Ольга вдруг подумала, что уже давным-давно не обнимала мать. Она ласкала Корешка, исступленно прижималась к Никите, а к Ксении относилась слегка настороженно, словно ожидая вечного подвоха. В лучшем случае они сталкивались на кухне локтями, плечами и тут же старались разойтись подальше, словно взаимные прикосновения были им неприятны.
А ведь Ольга помнит, как маленькой постоянно лезла к Ксении в постель, прижималась к теплому боку и только тогда могла уснуть спокойно, без детских ночных страхов. Разросшийся куст алоэ на окне тогда не казался ей больше злым волшебником-пауком, а за оконной шторой не мерещились привидения, никто не прятался под кроватью, не завывал в темном дворе — все было мирно, спокойно, сонно, потому что рядом была мама…
А потом она нежданно-негаданно превратилась в злейшего врага. Ольга жила как на войне, в постоянной боевой готовности, всегда готовая сражаться и отбивать атаки самого близкого на свете человека.

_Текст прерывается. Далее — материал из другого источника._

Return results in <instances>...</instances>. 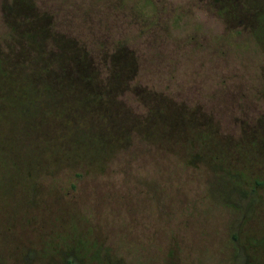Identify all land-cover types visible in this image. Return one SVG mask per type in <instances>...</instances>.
Here are the masks:
<instances>
[{"label":"rangeland","instance_id":"obj_1","mask_svg":"<svg viewBox=\"0 0 264 264\" xmlns=\"http://www.w3.org/2000/svg\"><path fill=\"white\" fill-rule=\"evenodd\" d=\"M0 264H264V0H0Z\"/></svg>","mask_w":264,"mask_h":264},{"label":"trees","instance_id":"obj_2","mask_svg":"<svg viewBox=\"0 0 264 264\" xmlns=\"http://www.w3.org/2000/svg\"><path fill=\"white\" fill-rule=\"evenodd\" d=\"M37 43H38V41H37ZM37 73H38V72H37ZM40 84H41V82H40ZM41 85H42V84H41ZM49 89H50V88L46 87L45 85H44V86H41V90H42V91H48ZM36 90H37V89H36ZM94 135H95V134H94ZM94 135H91L90 138L93 139ZM98 140H99V139H98ZM63 150H66V151H67V156L70 154V153H68L67 148H66V149L62 148L61 151H63ZM57 156H60V155H57Z\"/></svg>","mask_w":264,"mask_h":264}]
</instances>
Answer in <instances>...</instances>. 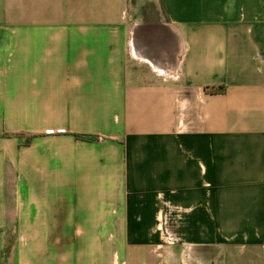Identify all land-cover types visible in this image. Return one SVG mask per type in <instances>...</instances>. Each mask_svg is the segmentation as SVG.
Wrapping results in <instances>:
<instances>
[{
	"label": "crops",
	"instance_id": "crops-1",
	"mask_svg": "<svg viewBox=\"0 0 264 264\" xmlns=\"http://www.w3.org/2000/svg\"><path fill=\"white\" fill-rule=\"evenodd\" d=\"M0 264H264V0H0Z\"/></svg>",
	"mask_w": 264,
	"mask_h": 264
},
{
	"label": "trees",
	"instance_id": "trees-1",
	"mask_svg": "<svg viewBox=\"0 0 264 264\" xmlns=\"http://www.w3.org/2000/svg\"><path fill=\"white\" fill-rule=\"evenodd\" d=\"M76 137H78L80 139H83V140L93 139V137L92 136H89V135H76Z\"/></svg>",
	"mask_w": 264,
	"mask_h": 264
}]
</instances>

И сейчас она поняла, как устала от этой вечной войны, которая изматывает и опустошает душу.
Отплакавшись, обе посмотрели друг на друга. Глаза в глаза, тоже впервые за много лет. А потом Ксения разомкнула объятия и суетливо, кончиками пальцев, словно слепая, ощупала Ольгино лицо. Прошлась по губам, по векам, крыльям носа, потрогала торчащие уши, провела ладонью по жесткому ежику стриженых волос. Словно пальцам она доверяла больше, чем собственным глазам.
А потом, удостоверившись, что перед ней действительно Ольга, живая, из плоти и крови, Ксения тяжело поднялась с колен и будничным голосом сказала:
— Ну, ладно… Давай чаю попьем.
Ольга торопливо поставила на плиту чайник, достала чашки, сахар, а Ксения села на стул, на котором до ее прихода сидела Ольга, и закурила.

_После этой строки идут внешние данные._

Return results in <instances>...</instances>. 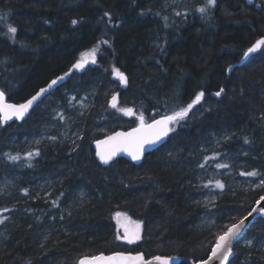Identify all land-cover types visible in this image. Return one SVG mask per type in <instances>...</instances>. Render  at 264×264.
Wrapping results in <instances>:
<instances>
[{"label":"trees","instance_id":"obj_1","mask_svg":"<svg viewBox=\"0 0 264 264\" xmlns=\"http://www.w3.org/2000/svg\"><path fill=\"white\" fill-rule=\"evenodd\" d=\"M261 38L264 0H215L212 6L207 0H0V90L7 99L20 103L64 77L26 119L0 120V176L20 161L21 183L31 172L62 175L45 197L0 196V264H77L81 256L114 251L180 255L179 264L207 257L216 238L263 192L222 194L210 211L216 224L200 233L190 227L201 212L191 202L200 165L229 156L243 166L239 174H264V45L245 56ZM93 49L95 63L73 69ZM114 68L126 83L113 78ZM201 91L188 115L171 123L167 142L140 164L95 160L94 140L137 125L141 115L145 123L171 115ZM50 99L77 110L88 103L75 143L56 137L24 152L10 147L12 135L40 123L41 104ZM215 137H225L219 147ZM74 189L82 205L61 210ZM117 212L139 223V239L119 240ZM254 222L247 231L264 237V217ZM233 250L228 264H264V250L255 245L239 240Z\"/></svg>","mask_w":264,"mask_h":264},{"label":"rangeland","instance_id":"obj_2","mask_svg":"<svg viewBox=\"0 0 264 264\" xmlns=\"http://www.w3.org/2000/svg\"><path fill=\"white\" fill-rule=\"evenodd\" d=\"M89 52L90 51L83 53L85 54L83 58L87 61L84 66L79 69L73 67V69L82 70L87 65L92 63L93 57L88 55ZM81 59L82 55L79 57L77 62L81 61ZM113 78L122 83L114 72ZM50 97L52 96H48V98ZM41 105L45 107V111H43L40 123L38 125L35 123L28 129L21 128L20 134L12 135L9 140H7V144L10 147H20L22 152H24L26 150H32L45 139H52L56 137L70 138L72 142L75 143L80 135L78 118L86 109L88 103H84L83 101L78 110L75 109L72 102L67 105H62L60 101H56L54 99H50ZM137 123H140V117L137 118ZM224 138L225 137H215L213 140V144L215 145L214 147H219V141ZM217 164H224L227 165V167L218 168L216 166ZM202 165L203 167L200 165L196 171L195 180L193 182V185H195L193 189H196L197 191L196 197L193 199L191 198V202L198 204L201 208L200 216H197L195 218V222L190 225V227H192L197 233H200L216 224L215 216L213 213H210V211L214 208V206H216V202L222 194L234 197L236 192L240 189H261L263 191L262 194H264V184L261 183L264 181V174L259 176H243L239 174L238 169L243 166H240L235 159H232L229 156H221L218 161L211 158ZM16 167V169H12L11 166H8L1 174L0 196L9 194L12 199H22L34 196L45 197L51 192L55 183L60 182L62 178V175L59 172L49 173L44 176L31 172L29 174L30 178H28L25 183H21V177L23 176L21 169L25 168V162L20 161L17 163ZM219 178L222 179L221 183L223 184V188L216 187V184L214 183ZM25 189L27 192H25ZM79 195V190L74 189L72 193L67 196L66 201L60 204L59 208L61 210L66 207H73L75 209L79 208L82 205ZM117 213L122 215L118 218ZM117 213L114 216L117 237H119V240L128 243L129 240L124 239V229L120 225L123 223L134 224L136 222L129 219L123 212ZM118 219L120 223H118ZM254 221L251 222L248 228L254 227ZM2 232L3 230L0 231V238L2 236ZM249 241H251V244H249ZM240 242L250 247L255 245L258 249L264 250V237H259L255 231H251L249 233L246 230L241 237Z\"/></svg>","mask_w":264,"mask_h":264},{"label":"snow or ice","instance_id":"obj_3","mask_svg":"<svg viewBox=\"0 0 264 264\" xmlns=\"http://www.w3.org/2000/svg\"><path fill=\"white\" fill-rule=\"evenodd\" d=\"M207 4L212 6L215 4V0H207ZM205 8L201 7L198 9L201 13L205 12ZM73 24L76 21L72 22ZM9 31L12 33L16 32L15 27H9ZM105 43H107L105 41ZM264 45V38H261L256 41V43L247 50L245 56L253 53L261 48ZM85 54H82L81 61L77 62L73 67L79 69L84 66L87 62L83 57ZM88 55L92 56V63H95V49L90 50ZM114 73L119 77L122 83L127 82L126 76L119 71V69H113ZM67 75V74H66ZM60 79H63L62 77ZM57 81L53 80L52 83L48 86L49 88L52 85L56 84ZM47 89L41 88L40 91L31 99L27 100L25 103L20 104H12L7 103L5 100V94L0 92V120L7 121L11 120L13 117L17 119H22L25 113L29 110V108L33 105L34 101L41 96V94L45 93ZM223 89L220 92L215 93V95L219 96ZM204 96V92H199L195 99L189 103L186 107H181L178 111H174L171 115L164 116L162 119L154 120L151 124H147L144 122L143 115L140 116V125L137 128H134L130 132H117L114 135L108 136L105 140H99L96 142L97 152L96 155L100 158V160L104 163H108L118 152H127L133 160H139L142 154V150L145 144L154 143L156 140H159L162 136L167 135L171 129L168 127L170 123L178 122L179 120L184 119L189 111L193 108L195 104H198L202 97ZM117 97L114 95L112 97V107H117L116 104ZM120 111L124 112L126 115H132V109L130 108H121ZM38 154V153H37ZM31 155V153L29 154ZM15 160L16 157H10ZM218 168L227 167L224 164H217ZM203 167V165H201ZM241 175H245V173H241ZM246 175L255 176V172L247 173ZM211 183V181H210ZM264 184V181L261 182ZM216 187L223 188V184L220 181L215 182ZM25 192L27 190L25 189ZM261 200H264V197H261ZM259 203V202H258ZM4 211H8L5 209ZM255 211V209L253 210ZM122 214L117 213V217L119 218ZM251 215V213H249ZM127 219V218H125ZM246 219V218H245ZM4 220L0 219V223H3ZM118 223H120L118 219ZM244 223L243 220L239 221L237 224H233L228 227L227 231L224 232L217 238L215 246L211 249V255L208 260L203 261V264H209V261H212L213 258L218 255L221 256L220 264H225V261L228 259V256L231 254V241L233 238L237 236L240 232V225ZM124 229V239L129 240L131 242L133 239H139V223H123L120 225ZM119 238V237H118ZM251 244V241H249ZM156 261L159 264H169L167 258L163 257H155ZM78 264H144L142 256H124L122 253H116L110 257H104L103 255L94 256V257H84L81 258ZM147 264H151V262H147Z\"/></svg>","mask_w":264,"mask_h":264},{"label":"water","instance_id":"obj_4","mask_svg":"<svg viewBox=\"0 0 264 264\" xmlns=\"http://www.w3.org/2000/svg\"><path fill=\"white\" fill-rule=\"evenodd\" d=\"M250 1V0H248ZM256 43V42H255ZM254 43V44H255ZM61 78V77H60ZM60 78H55V79H52L50 81H48L46 84H44L43 86L39 87L33 94H31L29 97H27L24 101L20 102V103H25L27 100L31 99V97L35 96L41 88H44V89H47V91L43 94H41V96L37 99V101H34L33 102V105L29 108V110L25 113L24 117L22 119H17L15 117H13L11 120H7V121H3L1 120L2 122L4 123H10V122H14V121H17V122H21L23 121L24 119L27 118V116L30 114L31 110L44 98L46 97L47 95H49L53 90H55L64 80V77H62L63 79H60ZM55 80L57 81L56 84L52 85L51 88H49L48 86L52 83V81ZM0 92H3L2 90H0ZM4 93V92H3ZM5 100L7 103H12V104H20V103H15V102H12L10 100L7 99L6 95H5ZM164 116L166 115H162V116H159L155 119H153L152 121L150 122H147V124H151L154 120H159V119H162ZM140 125L137 124L133 127H130V128H127V129H121V128H117L115 130H113L112 132L94 140L92 142V151H93V154H94V158L95 160L105 166V165H108L109 163H111L112 161L116 160L117 158H124L126 159L127 161L133 163V164H140L143 160V158L149 154L150 152L154 151L155 149H157L158 147L164 145L169 136H170V133L171 131H169L167 133V135H164L162 136L159 140H156L154 143H149V144H145L144 145V148L142 150V154H141V157L139 160H133L132 157L127 153V152H118L108 163H104L100 160V158L96 155V152H97V148H96V142L99 141V140H105L108 136H111V135H114L115 133L117 132H130L132 131L134 128H137L138 126ZM168 127L171 129V123L168 125ZM261 197H264V194H262L258 199L257 201L254 203V205L252 206V208L250 209V211L244 215L242 218H240L239 220H237L236 222L232 223L231 225L233 224H237L239 223V221L243 220L244 223L242 225H240V232L237 234V236L235 238L232 239L231 241V248H232V251H231V254L228 256V259L225 261V264H228L230 259L233 257L234 255V250H233V246L236 242H238L241 237L243 236V234L246 232V230L248 229V227L250 226L251 222H253L255 219L257 218H263L264 217V200H261ZM259 202V203H258ZM255 209V211H253ZM249 213H251V215H249ZM246 218V219H245ZM230 225V226H231ZM228 229V228H227ZM227 231V230H226ZM225 231V232H226ZM224 233V232H223ZM222 233V234H223ZM220 234V235H222ZM219 235V236H220ZM218 236V237H219ZM217 237V238H218ZM217 238H216V241H217ZM216 241L214 243V245L211 247V249L215 246L216 244ZM211 249L207 255V257H205L204 259H201V260H198V261H193L191 259H186L187 263L188 264H203V261H206L208 260L209 256L211 255ZM116 253H122L124 256H131V257H136V256H142L143 257V262L144 264H147V262H151V264H159L158 261H156L154 258L159 256V257H163V258H167L168 259V262L169 264H179L183 259L184 257L180 256V255H154V256H151V257H145V255L142 253V252H126V251H114V252H111V253H98L96 255H85V256H81L78 261H77V264L78 262L80 261L81 258H84V257H94V256H100V255H103L104 257H110V256H113L115 255ZM220 259H221V256L218 255L217 257L213 258L212 261H209V264H220Z\"/></svg>","mask_w":264,"mask_h":264}]
</instances>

— Слава тебе, Господи, — повернувшись к иконе, сказала она. — Услышал ты мои молитвы.
— Мать, ты чего? — неловко усмехнулась Ольга. — Ты ж в жизни никогда не верила ни в Бога, ни в черта.
— В жизни не верила, — подтвердила Ксения. — А в смерти…

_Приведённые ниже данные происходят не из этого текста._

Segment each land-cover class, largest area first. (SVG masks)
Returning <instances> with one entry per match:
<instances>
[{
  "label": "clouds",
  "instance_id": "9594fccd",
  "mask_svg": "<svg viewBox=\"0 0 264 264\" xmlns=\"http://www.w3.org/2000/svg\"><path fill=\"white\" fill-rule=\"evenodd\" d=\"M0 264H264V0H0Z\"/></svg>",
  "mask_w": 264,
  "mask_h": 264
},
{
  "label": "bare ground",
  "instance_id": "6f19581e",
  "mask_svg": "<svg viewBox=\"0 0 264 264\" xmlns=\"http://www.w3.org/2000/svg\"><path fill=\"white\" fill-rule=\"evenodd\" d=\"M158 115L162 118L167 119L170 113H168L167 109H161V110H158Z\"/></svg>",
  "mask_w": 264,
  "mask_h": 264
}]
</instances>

— Да вообще с чего вы взяли, что я умерла? В больнице я лежала, машина меня сбила, это да… Но так не насмерть же…
— Какая машина?! — опять всхлипнула Ксения. — Ты ж в поезде ехала… На Хабаровск…
— В Москве я была, мать, — досадливо поморщилась Ольга. — Я поезд догнать хотела, вот и думала из Москвы самолетом…
Ксения ахнула:
— Ты сбежать сумела, Оль? Ты мне расскажи… Ты все видела, да?
— Почему я должна от кого-то сбегать? — Ольга налила чай и села к столу.
Ей показалось, что мать тронулась умом от переживаний и не понимает простых и ясных вещей. Или, может, Лидка что-то с перепугу перепутала? Или приукрасила происшествие, как она это обычно любит делать?